In such environment, it is no surprise that activists try to stay as close to "specific issues" as possible - on the pain of loosing their tax exempt status.
A larger point is that the US institutional framework, from the Constitution to laws governing voluntary activism, has been consciously designed to preserve the political status quo based on the rule of the "enlightened" (read academic-military-industrial complex) elite. That is why any political reform undertaken on behalf of non-elites - be it FDR's "new deal" the Civil Rights Movement, of Johnson's "war on poverty" - that does NOT significantly change the institutional landscape an th ebalance of power will venetually get dismantled by the very powers that designed that landscape.
In short, without shattering the institutional framework on which the power of US elites rests - the bipartisan winner-takes-all system, the fragmentation of formal political instiutions by the "separation of power" principle, and the semi-formal consolidation of elite power by the "revolving door" arrangements between the government, the industry and the academe - we can kiss the prospect of any meaningful change in this country good bye.

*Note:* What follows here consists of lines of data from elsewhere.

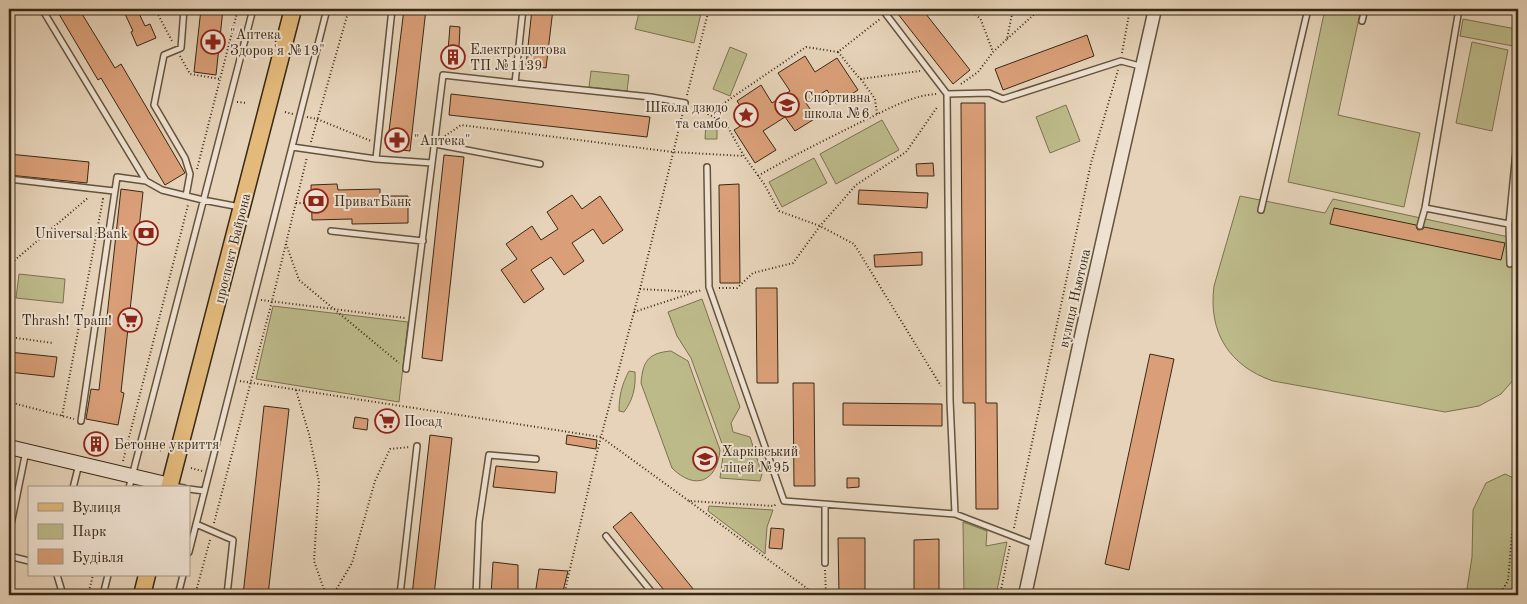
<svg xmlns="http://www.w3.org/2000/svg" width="1527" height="604" viewBox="0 0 1527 604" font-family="'Old Standard TT',serif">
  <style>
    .green { fill: #bdba8a; stroke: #7b724f }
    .building { fill: #da9f78; stroke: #392914 }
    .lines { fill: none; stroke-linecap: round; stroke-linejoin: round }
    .service-casing { stroke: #64543d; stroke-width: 8 }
    .tertiary-casing { stroke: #64543d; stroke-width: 15 }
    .secondary-casing { stroke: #392914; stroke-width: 16 }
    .primary-casing { stroke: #392914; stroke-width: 19 }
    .path { stroke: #392914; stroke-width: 2; stroke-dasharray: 1 2.5; stroke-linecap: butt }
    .service { stroke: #efe2d2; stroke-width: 5 }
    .tertiary { stroke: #efe2d2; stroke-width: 12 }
    .secondary { stroke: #efe2d2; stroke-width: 14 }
    .primary { stroke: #e3ba7c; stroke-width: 16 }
    .labels { text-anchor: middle; stroke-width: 4; stroke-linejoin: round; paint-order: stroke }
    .poi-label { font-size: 14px; fill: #392914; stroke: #efe2d2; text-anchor: start }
    .street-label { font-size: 14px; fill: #392914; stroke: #efe2d2 }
  </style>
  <rect width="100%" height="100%" fill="#e6d3b9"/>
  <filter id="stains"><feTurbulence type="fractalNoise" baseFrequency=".004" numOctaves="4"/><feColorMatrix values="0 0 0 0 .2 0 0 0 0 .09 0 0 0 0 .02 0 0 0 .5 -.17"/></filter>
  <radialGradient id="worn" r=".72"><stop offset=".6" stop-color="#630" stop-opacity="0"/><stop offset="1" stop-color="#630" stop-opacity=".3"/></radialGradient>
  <path class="green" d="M640,9H702L694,43L635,29Z
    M1325,9H1361L1338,115L1420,133L1404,207L1288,182Z
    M1463,19L1516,29L1513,46L1460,36Z
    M1472,42L1508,50L1492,131L1456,123Z
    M730,47L747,54L730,96L713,89Z
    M591,71L629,75L627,91L589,87Z
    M1066,105L1080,141L1050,153L1036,117Z
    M882,120L899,150L836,184L820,154Z
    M706,122H717V139H705Z
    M814,158L827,183L782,207L769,182Z
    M1240,196L1325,213L1333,199L1518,239V370L1515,378L1501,394L1479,406L1445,412L1273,381C1229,366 1208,332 1214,286Z
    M19,274L65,279L63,303L16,298Z
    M702,299L740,407L731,423L733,432L750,437L762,474L760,481L720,478L724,449L691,358L677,336L668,312Z
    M273,306L408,322L399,402L256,379Z
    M671,351L688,361L720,450C717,482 695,491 672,468L641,383C643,361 648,353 671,351Z
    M629,371L635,372C636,387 633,400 624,412L619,411C619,396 622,384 629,371Z
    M1505,474L1518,480V595H1470L1467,589L1472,557L1473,510L1486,483Z
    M709,506L773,510L767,527L765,554L708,511Z
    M963,522L987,531L986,546L1007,542L996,595H964Z"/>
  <path class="building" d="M56,9H79L115,68L121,64L185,173L165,185L101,78L98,80Z
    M137,9L145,26L150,24L156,38L137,46L131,32L133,31L125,14Z
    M201,9H223L216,75L194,72Z
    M404,9H426L410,151L387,148Z
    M532,9H553L546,68L526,65Z
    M894,9H922L970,70L953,84Z
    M450,26L460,27L458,65L447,64Z
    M1087,35L1094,56L1003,90L995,69Z
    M805,56L815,72L837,58L858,90L836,104L827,90L806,103L816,118L795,131L785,117L763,131L776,150L755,163L734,130L750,120L737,101L761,85L772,103L790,91L778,73Z
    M451,94L650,117L647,137L449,115Z
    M961,103H985L986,403H997L998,509H976L975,403H963Z
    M9,154L89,162L87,183L9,175Z
    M444,155L464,157L442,361L422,358Z
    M933,163L934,176H917L916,164Z
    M337,184L338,190L380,189V196H408V223L352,224V219L312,220L311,185Z
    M739,184L740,283H720L719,185Z
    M121,189L143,192L121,392L124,393L118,425L86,419L91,389L99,390Z
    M859,190L928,193L927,208L858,204Z
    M572,195L582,209L600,196L623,230L603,244L593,229L572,243L584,261L564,275L551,257L531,270L544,289L524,303L501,270L517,259L506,244L532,226L541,240L558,229L547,212Z
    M1334,208L1416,225L1417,229L1419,230L1423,229L1424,227L1505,243L1501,260L1330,224Z
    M922,252V265L875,267L874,255Z
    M756,288H777L778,383H757Z
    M9,352L57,357L54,377L9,372Z
    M1150,354L1174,359L1129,570L1105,564Z
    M793,383H814L815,486H794Z
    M843,403L942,404V426L843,425Z
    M264,406L289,409L268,595H243Z
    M380,412L396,415L394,430L377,427Z
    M355,417L368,419L367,430L353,428Z
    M430,435L452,438L434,595H412Z
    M567,435L597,440L596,449L566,444Z
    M496,466L557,472L555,493L493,487Z
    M847,478H859V487L847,488Z
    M631,512L698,595H668L637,557L613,527Z
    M771,528L784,529L782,549L769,548Z
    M838,538H865V595H839Z
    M939,539V595H914V540Z
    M493,562L518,565V595H491Z
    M539,569L568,571L562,595H535Z"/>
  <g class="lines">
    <g class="service-casing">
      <path id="service" d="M42,9L146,181
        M184,9L181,48L164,55L154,105L185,158L190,174L186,196
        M392,9L376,159L432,163L443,75L515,83L523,9
        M882,9L947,94L989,93L1003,99L1121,61L1140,66
        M1362,21L1365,9
        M515,83L651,97L685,103
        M947,94L950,400L955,514L1036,545
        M435,144L540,164
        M292,147L376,159
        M707,167L709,287L784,501L955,514
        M9,179L114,191
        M1425,208L1509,224
        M1261,210L1308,9
        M1420,226L1425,208L1459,9
        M331,231L423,241
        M1510,264L1509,224L1518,131
        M406,369L432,163
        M81,421L117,177L146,181L162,190L203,200L240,207
        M173,486L184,488
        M73,488L79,464
        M129,488L253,9
        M189,489L204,491
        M825,505V563
        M196,524L233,540L227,595
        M9,534L26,451
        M606,536L654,595
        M189,552L327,9
        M9,556L29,561
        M57,575L63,595
        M103,595L108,575
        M178,595L183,575
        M400,595L417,446
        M476,595L479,522L489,455L536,459"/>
    </g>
    <g class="tertiary-casing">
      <path id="tertiary" d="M1025,595L1082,332L1155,9"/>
    </g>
    <g class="secondary-casing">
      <path id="secondary" d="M9,447L170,485"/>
    </g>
    <g class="primary-casing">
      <path id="primary" d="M169,488L293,9
        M142,595L147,575"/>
    </g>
    <path class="path" d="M155,9L172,41
      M971,9L981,20L993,52
      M1007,39L1040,9
      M838,52L860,79L920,71
      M1122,53L1130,9
      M180,56L190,74L220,79
      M861,79L875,99L877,114
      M961,84L978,72L993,52L1007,39L1013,9
      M687,95L709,9
      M237,102L247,103
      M692,106L708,114L806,47L838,52L880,19
      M285,112L293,114
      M708,114L726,124L744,156L764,184L779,211L820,226L854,244L941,386
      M307,117L317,119L371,141
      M445,136L461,125L673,152L744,156
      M311,142L349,9
      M197,169L238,9
      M758,176C792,156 827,139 861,122C885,111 911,95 937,94
      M296,203H311
      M286,244L299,280L399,363
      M9,265L89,197
      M719,288H737L753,273L793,263L820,226L856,185L906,152L938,106
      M640,289L694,292L702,290
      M261,300L405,318
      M634,312L692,293
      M9,337L53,343
      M240,381L601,437L689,501L774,506L776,504
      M296,390L309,434L319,482L314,561L326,595
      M9,402L74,419
      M62,416L103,199H101
      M150,448L163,451
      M123,461L188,205
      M191,468L202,471
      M689,501L816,595
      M214,523L272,301L307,157
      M1014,528L1091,163L1118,70
      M825,570L826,595
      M88,595L93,575
      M195,595L210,540
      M333,595L352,563L375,481L390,449L410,447
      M564,595L596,456L640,289L683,112
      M1000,595L1010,545
      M1499,595L1508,581L1512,534L1518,491"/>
    <use href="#service" class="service"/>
    <use href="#tertiary" class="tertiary"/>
    <use href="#secondary" class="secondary"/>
    <use href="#primary" class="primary"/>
  </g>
  <defs>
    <g id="pharmacy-ring" transform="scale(1.25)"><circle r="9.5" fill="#efe2d2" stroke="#8f2418" stroke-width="1.5"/><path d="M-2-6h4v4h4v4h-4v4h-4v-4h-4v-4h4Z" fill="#8f2418"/></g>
    <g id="building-ring" transform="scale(1.25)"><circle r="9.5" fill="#efe2d2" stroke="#8f2418" stroke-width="1.5"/><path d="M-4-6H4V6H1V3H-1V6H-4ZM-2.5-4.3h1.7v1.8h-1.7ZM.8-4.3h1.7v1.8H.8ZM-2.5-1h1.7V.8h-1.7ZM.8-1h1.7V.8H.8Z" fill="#8f2418"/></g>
    <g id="school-ring" transform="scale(1.25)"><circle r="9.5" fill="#efe2d2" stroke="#8f2418" stroke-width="1.5"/><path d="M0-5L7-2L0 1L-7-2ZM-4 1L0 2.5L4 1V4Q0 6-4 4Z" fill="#8f2418"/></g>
    <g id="sight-ring" transform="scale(1.25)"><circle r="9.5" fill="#efe2d2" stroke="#8f2418" stroke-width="1.5"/><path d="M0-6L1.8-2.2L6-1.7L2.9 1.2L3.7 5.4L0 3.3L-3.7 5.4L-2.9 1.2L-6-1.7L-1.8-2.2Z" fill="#8f2418"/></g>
    <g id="bank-ring" transform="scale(1.25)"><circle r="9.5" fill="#efe2d2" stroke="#8f2418" stroke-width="1.5"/><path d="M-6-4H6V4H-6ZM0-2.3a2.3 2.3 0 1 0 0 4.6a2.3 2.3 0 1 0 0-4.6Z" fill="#8f2418"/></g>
    <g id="supermarket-ring" transform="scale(1.25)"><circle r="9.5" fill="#efe2d2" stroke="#8f2418" stroke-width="1.5"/><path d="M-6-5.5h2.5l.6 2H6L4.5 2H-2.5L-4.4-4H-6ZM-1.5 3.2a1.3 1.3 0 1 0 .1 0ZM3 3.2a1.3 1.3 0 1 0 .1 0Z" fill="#8f2418"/></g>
  </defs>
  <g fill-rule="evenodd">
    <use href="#pharmacy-ring" x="213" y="42"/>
    <use href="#building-ring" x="453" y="57"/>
    <use href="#school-ring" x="787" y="105"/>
    <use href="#sight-ring" x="746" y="115"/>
    <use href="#pharmacy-ring" x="397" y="140"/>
    <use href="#bank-ring" x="316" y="201"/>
    <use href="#bank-ring" x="146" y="233"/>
    <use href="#supermarket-ring" x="130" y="320"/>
    <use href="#supermarket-ring" x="387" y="421"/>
    <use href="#building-ring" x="96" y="444"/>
    <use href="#school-ring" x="705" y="459"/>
  </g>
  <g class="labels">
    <g class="poi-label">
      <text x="230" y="39">"Аптека<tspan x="230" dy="16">Здоров'я №19"</tspan></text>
      <text x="470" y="54">Електрощитова<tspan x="470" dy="16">ТП №1139</tspan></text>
      <text x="804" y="102">Спортивна<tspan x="804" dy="16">школа №6</tspan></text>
      <text x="728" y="112" text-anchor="end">Школа дзюдо<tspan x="728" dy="16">та самбо</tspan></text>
      <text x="414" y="145">"Аптека"</text>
      <text x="334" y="206">ПриватБанк</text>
      <text x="128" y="238" text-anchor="end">Universal Bank</text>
      <text x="112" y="325" text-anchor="end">Thrash! Траш!</text>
      <text x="404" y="426">Посад</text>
      <text x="114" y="449">Бетонне укриття</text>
      <text x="722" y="456">Харківський<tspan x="722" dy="16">ліцей №95</tspan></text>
    </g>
    <g class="street-label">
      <text transform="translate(232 248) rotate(-76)" y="5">проспект Байрона</text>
      <text transform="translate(1074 298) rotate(-77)" y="5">вулиця Ньютона</text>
    </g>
  </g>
  <rect width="1527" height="604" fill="none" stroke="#e6d3b9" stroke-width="30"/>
  <rect x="10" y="10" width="1507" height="584" fill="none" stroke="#392914" stroke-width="2.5"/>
  <rect x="15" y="15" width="1497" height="574" fill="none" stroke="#392914"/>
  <rect x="28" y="486" width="162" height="90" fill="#efe2d2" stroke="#a69886"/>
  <rect x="38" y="503" width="25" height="8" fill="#e3ba7c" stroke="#a69886"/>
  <text x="72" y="512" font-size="15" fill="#392914">Вулиця</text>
  <rect x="38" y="524" width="25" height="15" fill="#bdba8a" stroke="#a69886"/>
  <text x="72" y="536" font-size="15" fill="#392914">Парк</text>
  <rect x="38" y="549" width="25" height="15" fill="#da9f78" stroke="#a69886"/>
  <text x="72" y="562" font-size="15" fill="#392914">Будівля</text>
  <rect width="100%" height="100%" filter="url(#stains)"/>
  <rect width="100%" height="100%" fill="url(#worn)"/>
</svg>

It is not the fault of the nonprofit or community activists, their lack of vision or political opportunism, but the deeply entrenched property of the US institutional system. In fact, ngos can be an effective tool of grassroots political mobilization to influence the government in a truly open and democratic society. If they ain't such in the us, it is because the us ain't an open and democratic society, and the ruling elites do everything that is humanly possible to keep it that way.